▶ _HOW TO COMPLETE THIS TASK_:
Go to the line that includes "###### update:2018-11-09 15:32" and retype it, then every line after it to the end of the data, adding nothing.

▶ _INPUT FOR THIS TASK_:
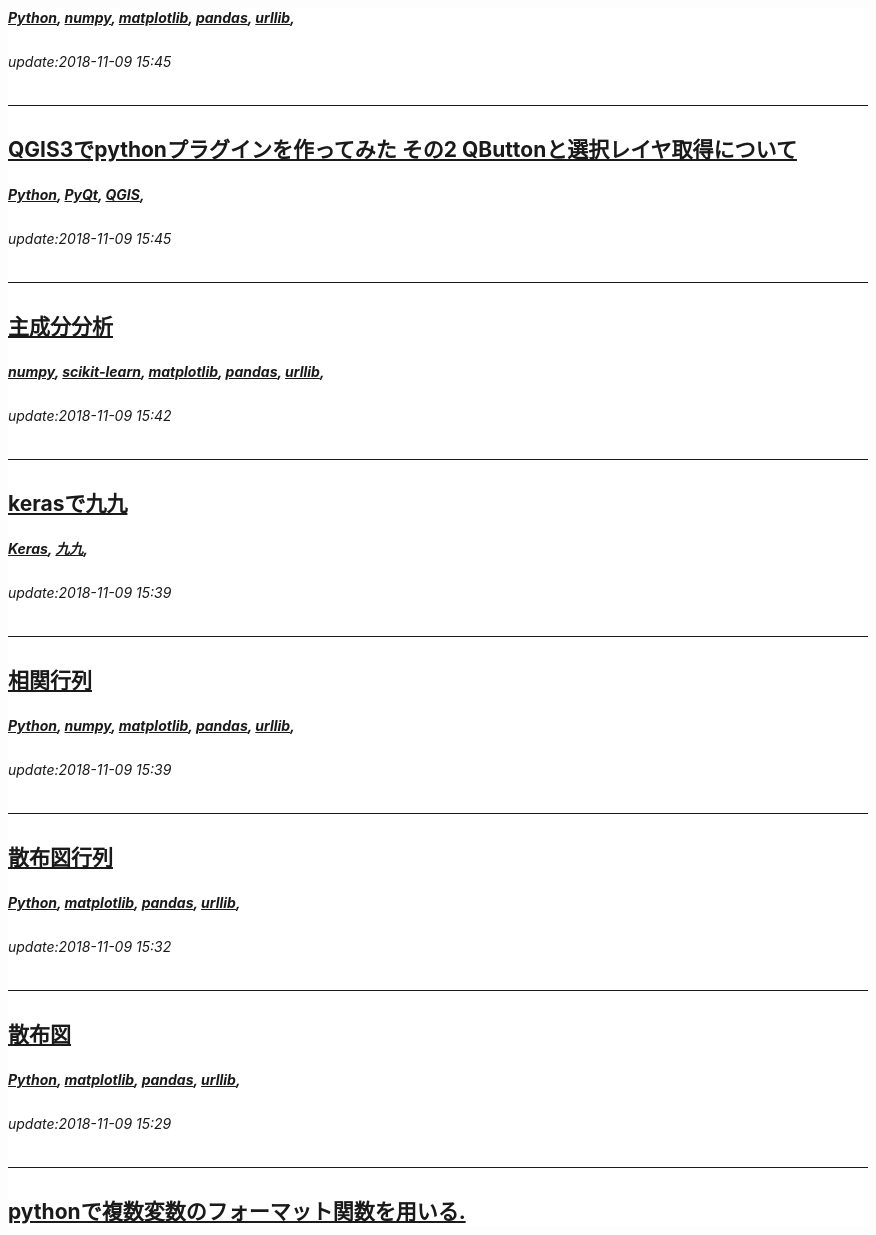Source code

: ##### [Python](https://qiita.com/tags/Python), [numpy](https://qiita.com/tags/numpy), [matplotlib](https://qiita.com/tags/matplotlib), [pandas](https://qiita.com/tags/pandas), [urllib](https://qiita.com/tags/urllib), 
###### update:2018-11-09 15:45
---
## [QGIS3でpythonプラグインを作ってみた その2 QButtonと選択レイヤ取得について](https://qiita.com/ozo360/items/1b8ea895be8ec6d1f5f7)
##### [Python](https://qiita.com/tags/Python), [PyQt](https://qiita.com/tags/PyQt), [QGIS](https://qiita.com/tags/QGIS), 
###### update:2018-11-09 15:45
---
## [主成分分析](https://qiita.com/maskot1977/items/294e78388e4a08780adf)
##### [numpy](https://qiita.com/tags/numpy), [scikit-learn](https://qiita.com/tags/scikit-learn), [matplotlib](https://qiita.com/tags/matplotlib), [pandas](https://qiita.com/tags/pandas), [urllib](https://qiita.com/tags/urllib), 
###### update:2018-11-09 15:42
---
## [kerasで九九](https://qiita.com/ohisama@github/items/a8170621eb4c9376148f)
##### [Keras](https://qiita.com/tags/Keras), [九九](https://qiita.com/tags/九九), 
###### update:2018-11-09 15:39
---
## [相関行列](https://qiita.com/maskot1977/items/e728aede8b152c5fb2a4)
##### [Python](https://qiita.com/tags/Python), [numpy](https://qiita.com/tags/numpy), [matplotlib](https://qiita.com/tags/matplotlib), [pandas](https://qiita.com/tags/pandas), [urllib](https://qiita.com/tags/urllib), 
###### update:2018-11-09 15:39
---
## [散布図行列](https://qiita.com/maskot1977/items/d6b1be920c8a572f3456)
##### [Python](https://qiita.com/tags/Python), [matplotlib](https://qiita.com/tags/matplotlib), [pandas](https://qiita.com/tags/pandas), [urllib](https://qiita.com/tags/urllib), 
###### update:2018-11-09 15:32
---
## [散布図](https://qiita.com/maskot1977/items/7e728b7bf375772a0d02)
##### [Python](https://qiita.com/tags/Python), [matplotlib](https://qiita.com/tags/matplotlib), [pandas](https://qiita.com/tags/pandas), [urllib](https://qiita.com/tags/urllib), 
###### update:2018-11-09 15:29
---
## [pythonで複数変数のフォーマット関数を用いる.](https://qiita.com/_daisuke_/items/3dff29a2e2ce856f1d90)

▶ _OUTPUT FOR THIS EXERCISE_:
###### update:2018-11-09 15:32
---
## [散布図](https://qiita.com/maskot1977/items/7e728b7bf375772a0d02)
##### [Python](https://qiita.com/tags/Python), [matplotlib](https://qiita.com/tags/matplotlib), [pandas](https://qiita.com/tags/pandas), [urllib](https://qiita.com/tags/urllib), 
###### update:2018-11-09 15:29
---
## [pythonで複数変数のフォーマット関数を用いる.](https://qiita.com/_daisuke_/items/3dff29a2e2ce856f1d90)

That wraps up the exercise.